Let us travel back in time for a second, when Allen Iverson first arrived on the scene. Immediately he was labeled a “thug.” People unhappy with the fact that he showed up to games wearing baggy clothes and fitted caps, chains around his neck. They did not like his cornrows or tattoos, and thought he belonged on the street with drug dealers (or at the very least rapping, in a music video), not on the court as a professional athlete.

Iverson was a part of the league from 1996 until 2010, and never once changed his appearance or his attitude. But he did prove himself on the court, averaging  26.7 points and 6.2 assists per game over his career, revolutionizing the game of basketball.  Although some may still see him as nothing more than a kid from the wrong side of the tracks, most remember him for the gifted baller that he was (and if you ask me, still is).

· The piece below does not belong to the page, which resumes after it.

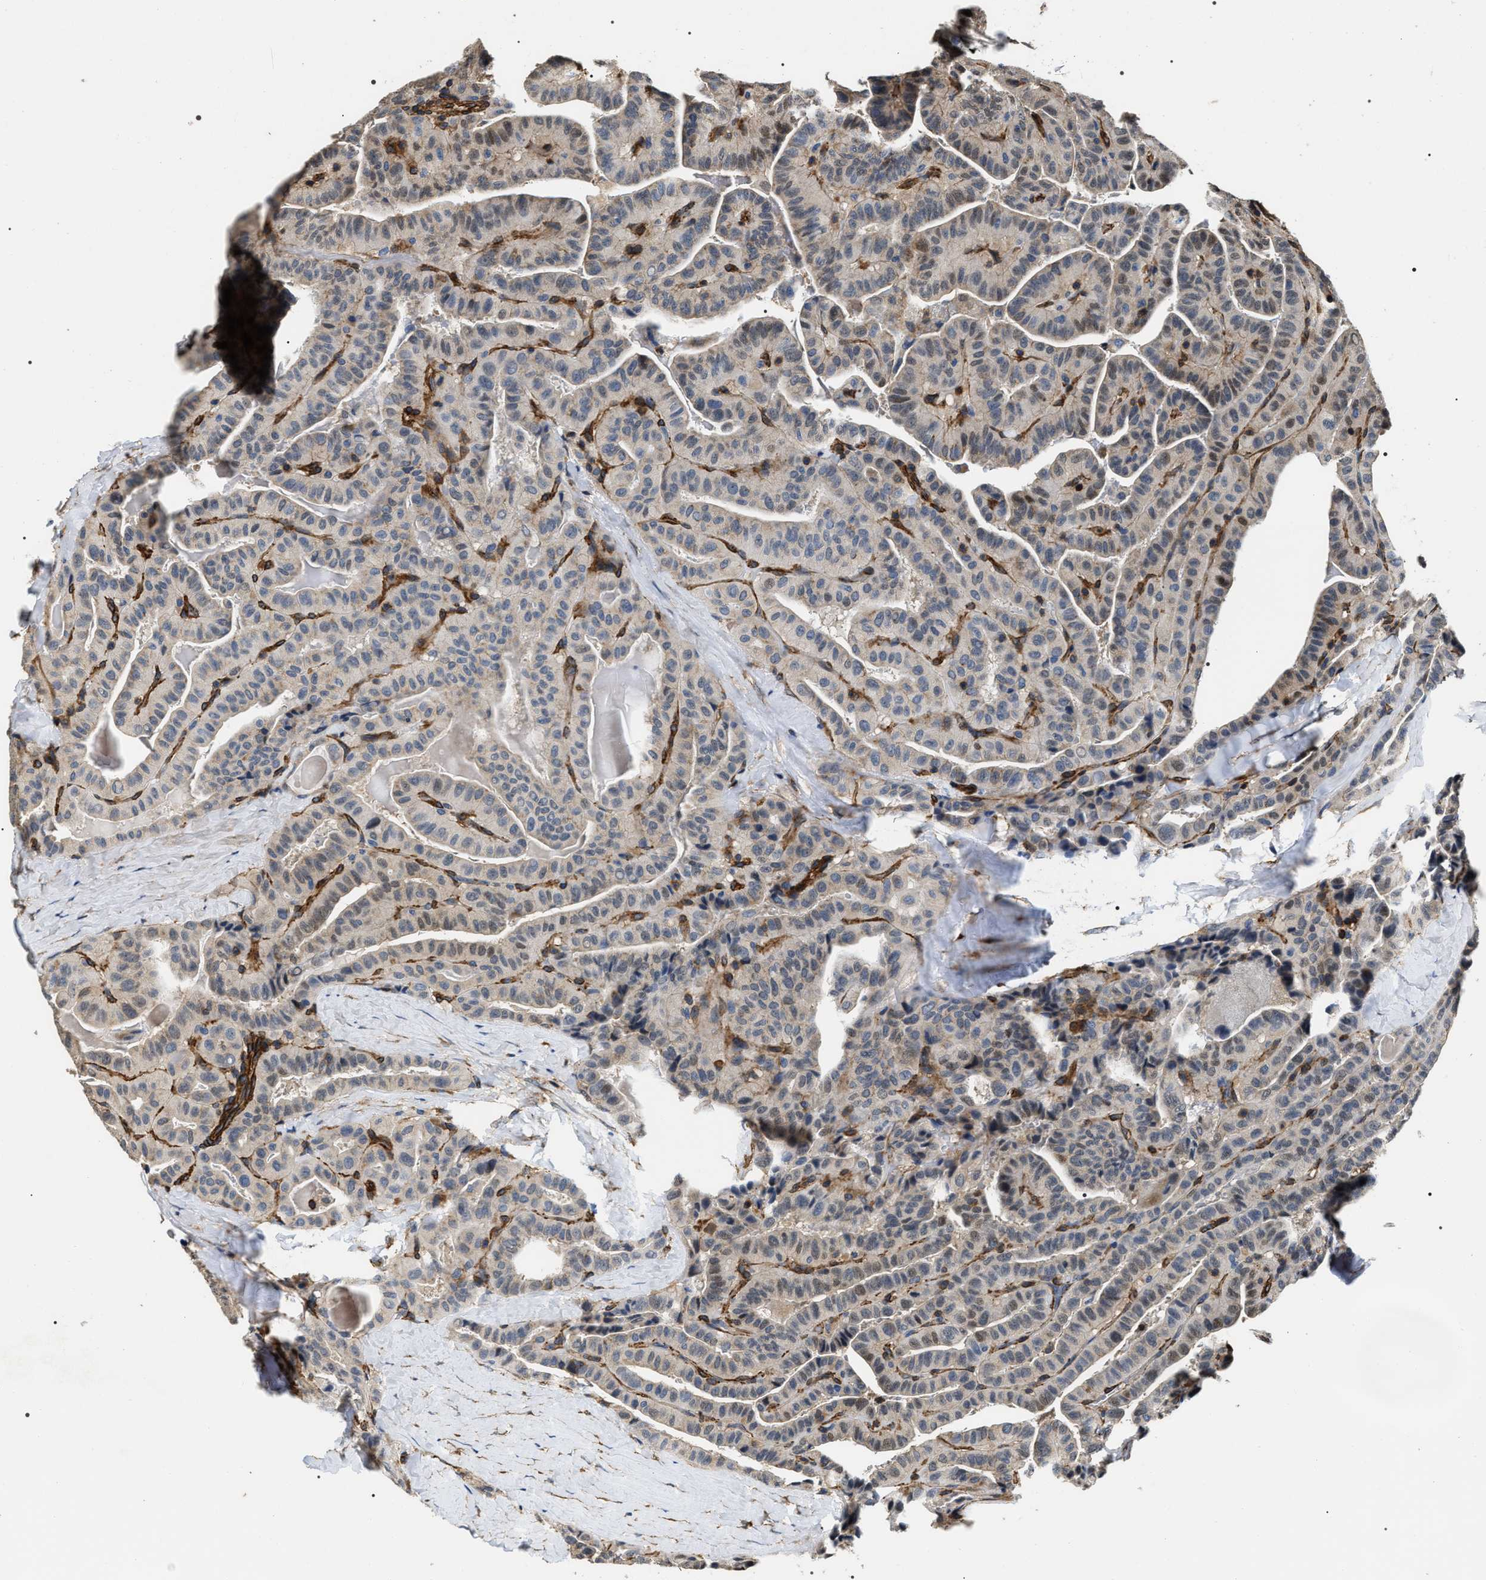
{"staining": {"intensity": "negative", "quantity": "none", "location": "none"}, "tissue": "thyroid cancer", "cell_type": "Tumor cells", "image_type": "cancer", "snomed": [{"axis": "morphology", "description": "Papillary adenocarcinoma, NOS"}, {"axis": "topography", "description": "Thyroid gland"}], "caption": "Immunohistochemical staining of human papillary adenocarcinoma (thyroid) reveals no significant staining in tumor cells.", "gene": "ZC3HAV1L", "patient": {"sex": "male", "age": 77}}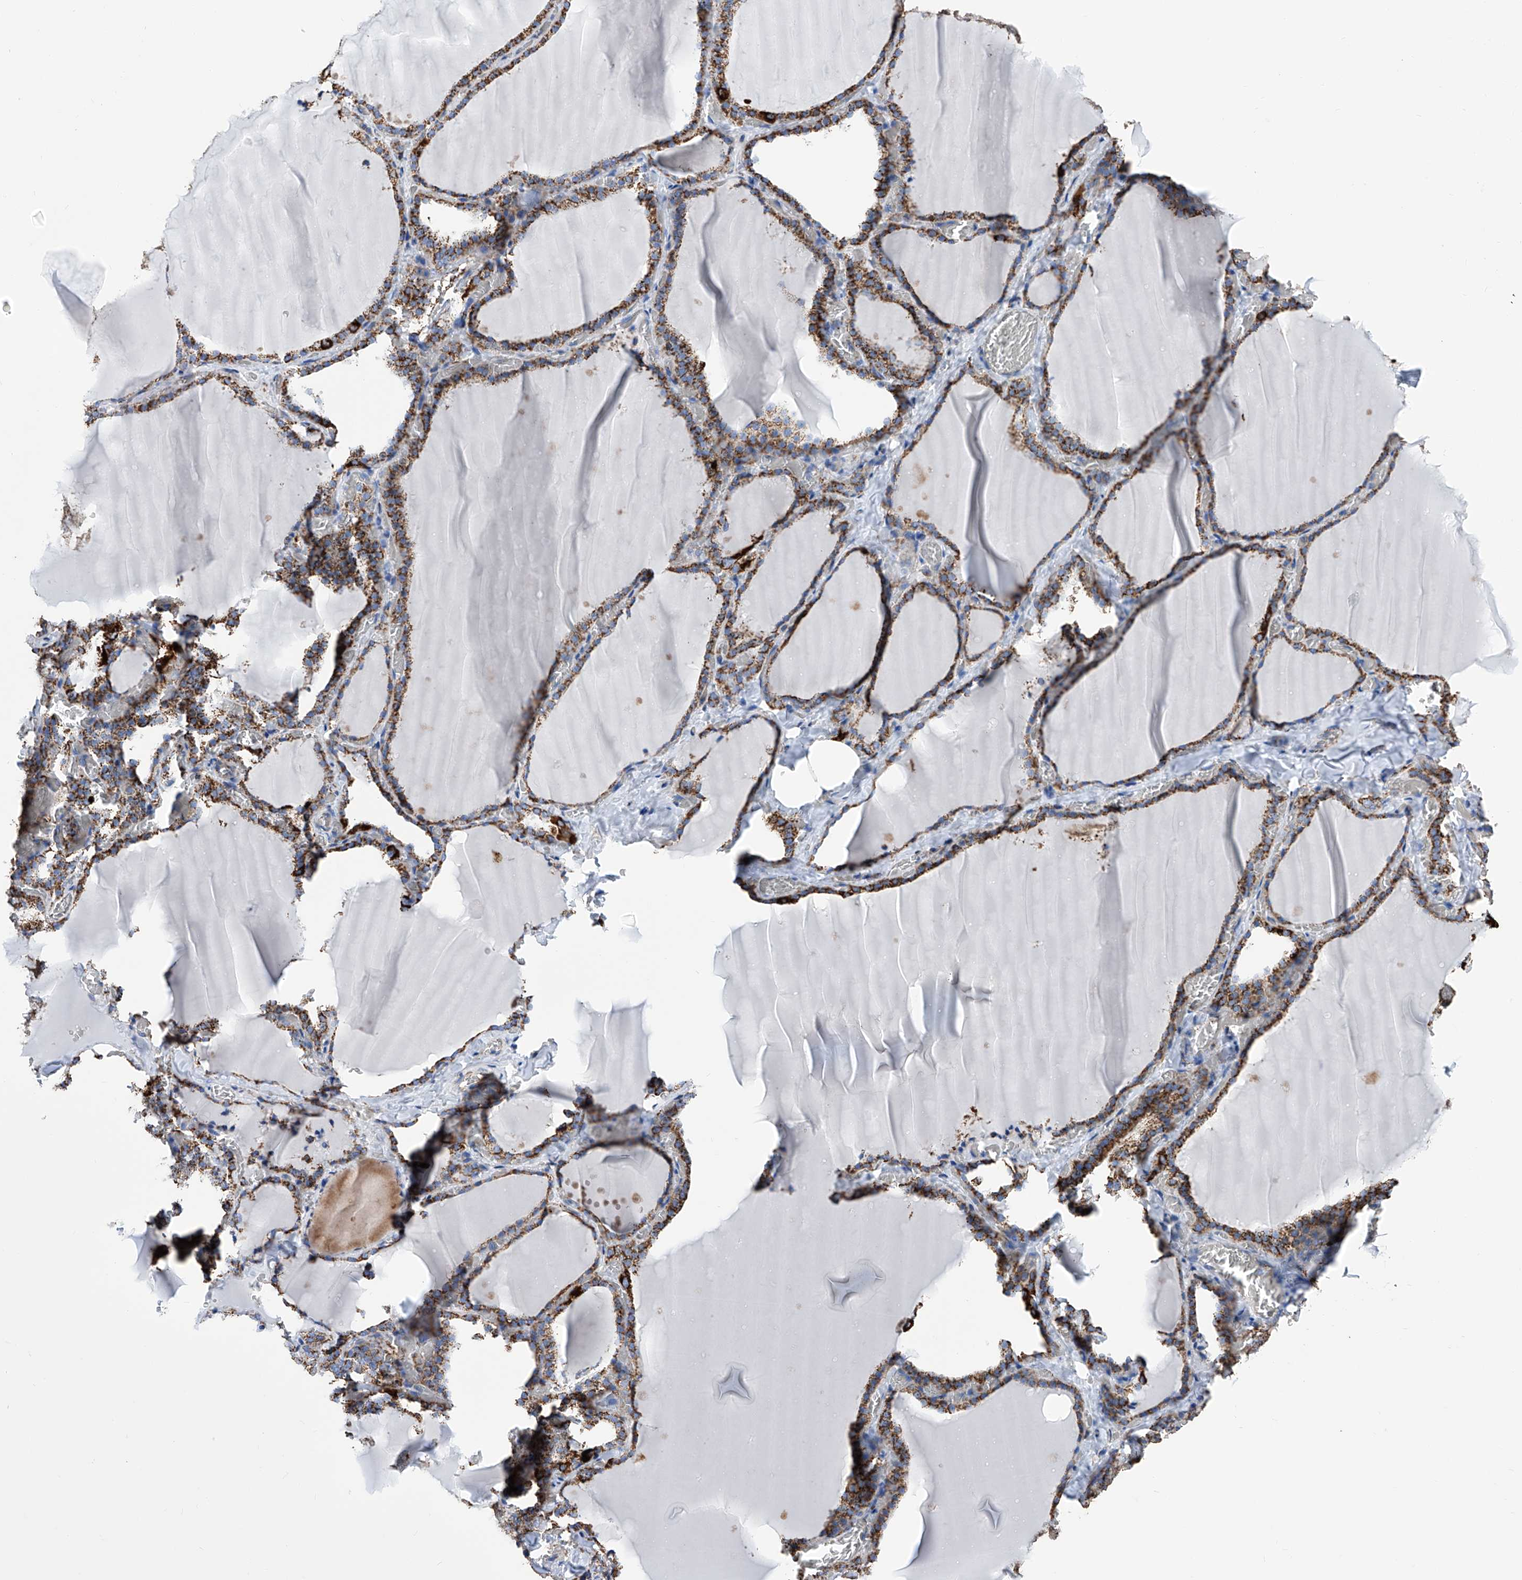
{"staining": {"intensity": "strong", "quantity": ">75%", "location": "cytoplasmic/membranous"}, "tissue": "thyroid gland", "cell_type": "Glandular cells", "image_type": "normal", "snomed": [{"axis": "morphology", "description": "Normal tissue, NOS"}, {"axis": "topography", "description": "Thyroid gland"}], "caption": "Strong cytoplasmic/membranous staining is seen in about >75% of glandular cells in normal thyroid gland. (IHC, brightfield microscopy, high magnification).", "gene": "ATP5PF", "patient": {"sex": "female", "age": 22}}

Andersen entered the world of professional basketball in 1999, playing for a Chinese team, the Jiangsu Nangang Dragons. It was not until 2001 that he made his way to the NBA, but even so, only as a part of the D-League for the Fayetteville Patriots. Fortunately, after only two games as a D-Leaguer, Andersen was soon called up to the Denver Nuggets. beginning his 12-year journey.

At 35 years old, the veteran is averaging 12.5 points, 9.7 rebounds, and 2.5 blocks per 36 minutes of play with the Miami Heat, who he signed with in 2013, taking a veteran’s minimum salary.

“We liked him for years,” Heat head coach Erik Spoelstra recently stated. “We always thought he’d be a great fit.”

And apparently he was right. Andersen, who currently has the best field-goal percentage in team history, was a huge part of Miami’s Game 2 Eastern Conference Final win. Only LeBron James, Dwyane Wade and Chris Bosh played more minutes.

“He plays until he has zero in the tank,” explained Spoelstra.

Holding Indiana Pacers Center Roy Hibbert to only four points and two rebounds in the fourth quarter, Andersen finished the game with 12 rebounds, three points and one block. But the big man brought more to the table than defensive and offensive numbers. He brought energy, and motivation, never showing even the slightest signs of fatigue. Beyond the impressive ball grabs and swats, Andersen consistently delivers something even more important: momentum.

“A lot of stuff doesn’t show up on the stats sheet,” Andersen claimed of his own contributions to the team.

While most might only see Andersen as a tattooed hooligan, his background riddled with problems, exhibiting a ridiculous celebratory flap of his arms on the court, his teammates know better.

“Whenever he comes into the game, the game picks up,” explained Shane Battier.

Wade, when asked to describe him in one word simply said “energy.”

A tattoo of the words “free bird” across his neck, check. Interview quotes like “I can’t give you no keys. Steel trap. Steel trap. Ain’t no keys from a steel trap, homeboy,” check. But so what? 

For Heat fans, these are just bonuses, added depth to an already multidimensional player. To us, Andersen is not just noticeable, but noticed.